The data export process can broadly be divided into 2 steps:
Step 1: Export the data from SQL Server to Azure Blob
Step 2: Bulk load the data from Azure Blob to Snowflake using the COPY command
Step 1: Export the data from SQL Server to Azure Blob
Configure SQL Server Management Studio to export data to Azure blob storage
The Export wizard provided by SQL Server Management Studio can be used to export the SQL Server tables. SSMS by default doesn’t provide the option to use Azure blob as the destination for the exported data.
To use the Azure Blob as the destination you need to install the Microsoft SQL Server Integration Services Feature pack for Azure.
Export the data to Azure blob in Avro format
- Create a blob container on Azure where the exported files will be stored.
- Select Azure Blob Destination as the destination for the export in SSMS.
- Provide the Storage account name and account key for connecting to Azure Blob
- Choose the blob container as the export location.
- Choose AVRO as the blob file format.
If data is exported in delimited files there can be challenges around the delimited field being present in the data, NULL data values being exported as empty fields etc.

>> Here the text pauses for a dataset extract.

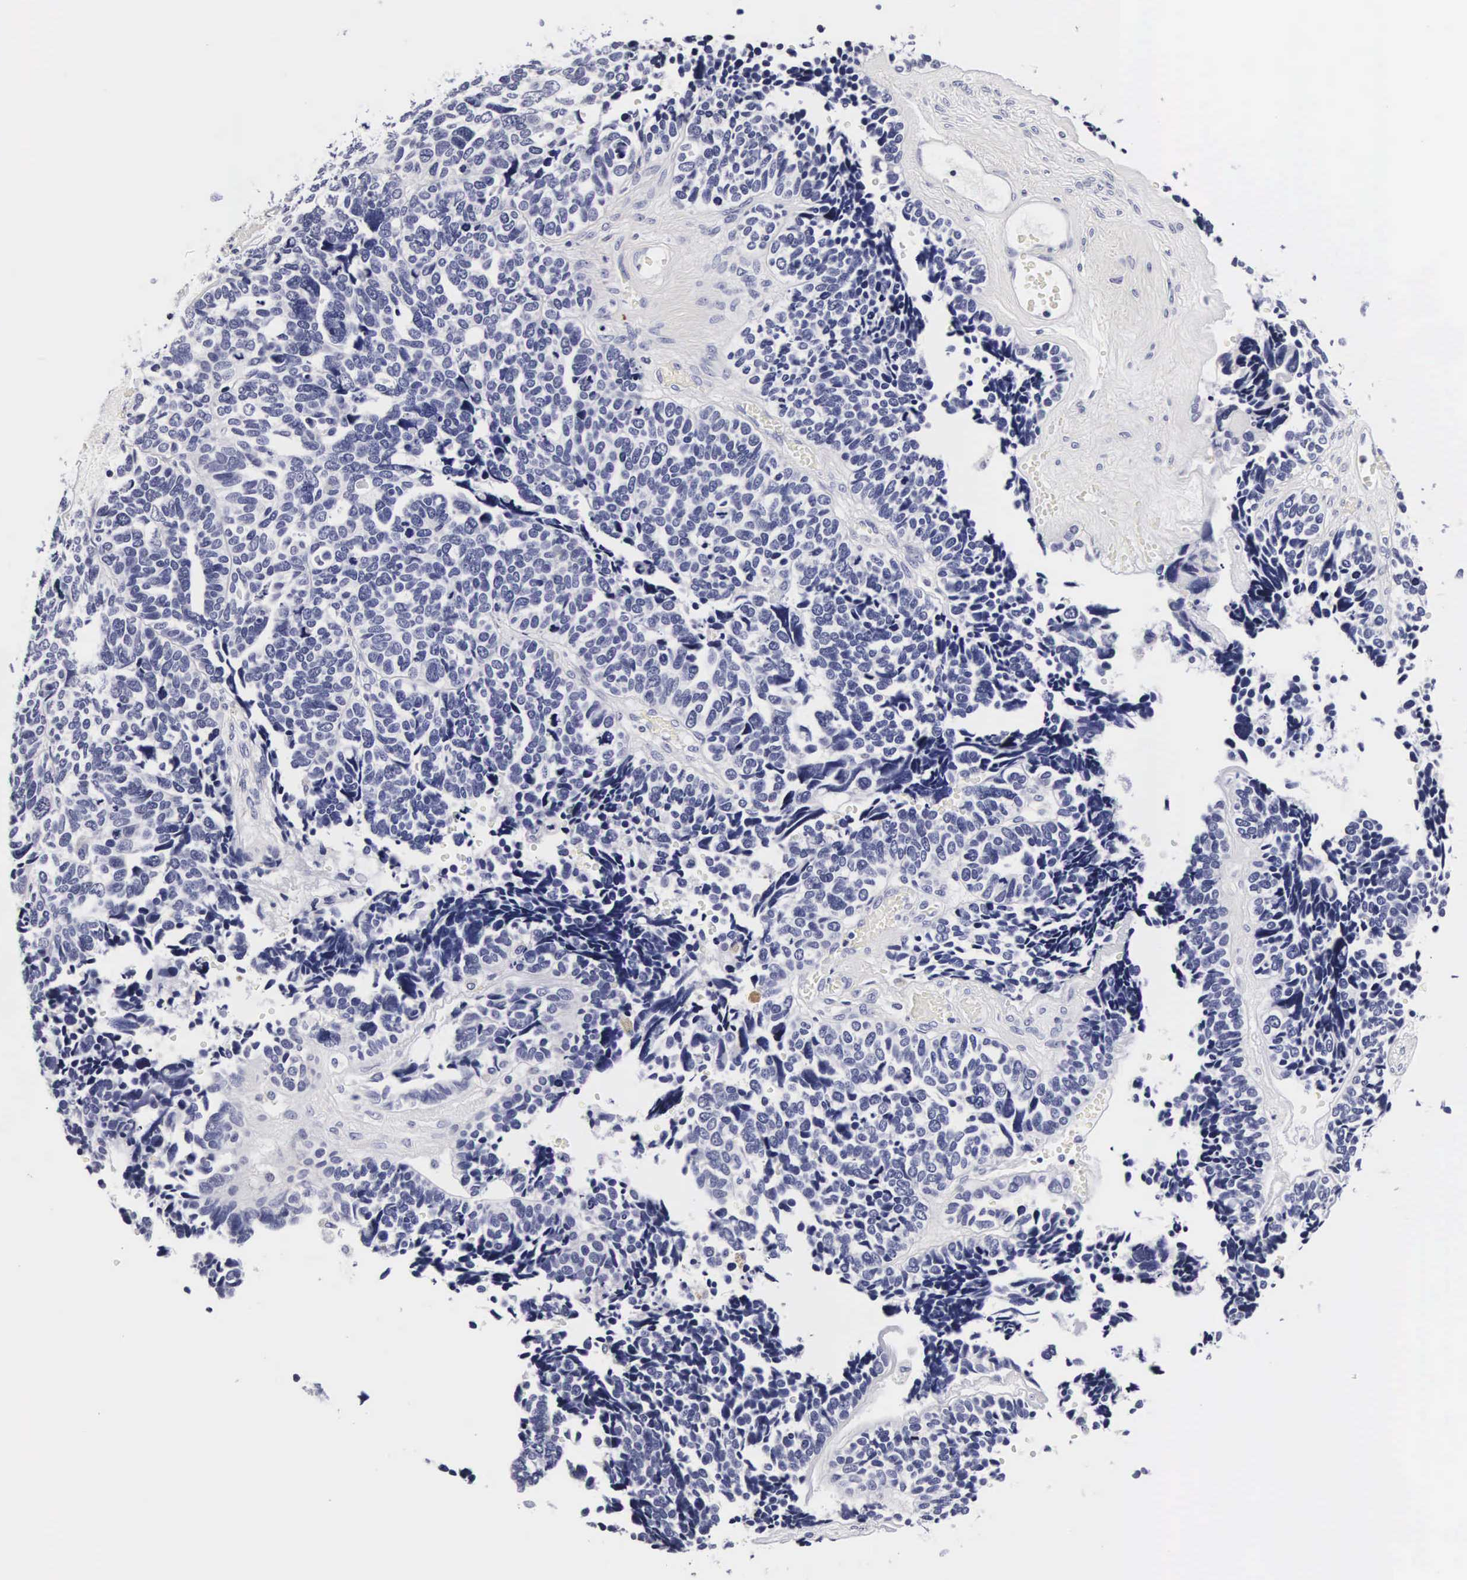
{"staining": {"intensity": "negative", "quantity": "none", "location": "none"}, "tissue": "ovarian cancer", "cell_type": "Tumor cells", "image_type": "cancer", "snomed": [{"axis": "morphology", "description": "Cystadenocarcinoma, serous, NOS"}, {"axis": "topography", "description": "Ovary"}], "caption": "A micrograph of serous cystadenocarcinoma (ovarian) stained for a protein shows no brown staining in tumor cells.", "gene": "RNASE6", "patient": {"sex": "female", "age": 77}}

Snowflake COPY command provides support for AVRO files, so it is recommended to export the data in AVRO format to avoid these challenges. - Select the table to be exported or write a custom query to export the data.
Step 2: Bulk load the data from Azure to Snowflake using the COPY command
Once the data is exported to Azure blob, the data can be copied from Azure blob to Snowflake using the COPY command. Below are the steps to use the COPY command
- Create the corresponding tables in the Snowflake database
- Create a file format that uses all the default AVRO format options:
CREATE OR REPLACE FILE FORMAT my_avro_format TYPE = AVRO; - Create an external stage:
CREATE OR REPLACE STAGE my_azure_stage
URL='azure://myaccount.blob.core.windows.net/mycontainer/load/files'
CREDENTIALS=(AZURE_SAS_TOKEN='MY SAS token')FILE_FORMAT = my_avro_format; - Copy the data from Azure stage to Snowflake using the Avro parsing capabilities provided by Snowflake:
COPY INTO mytable
FROM (select
$1:column1,
$1:column2,
…
$1:columnN
From @my_azure_stage) FILE_FORMAT = (FORMAT_NAME = my_avro_format);
Recommendations
- Use AVRO as the file format for the Azure blob to avoid data problems during import.
- The performance of other queries may be impacted if the volume of data is too large. To avoid any impact of production queries, it is better to create a backup of the database on a separate machine and use this backup for the export.
- Use nolock while exporting the data. This will avoid lock on the tables while the data is being exported and will also result in faster export of the data.
- Install SSMS either on the same machine which has the SQL Server instance or on a machine which is in the same network of the SQL Server.
- If the data volume is too large, export data in batches using custom SQL queries.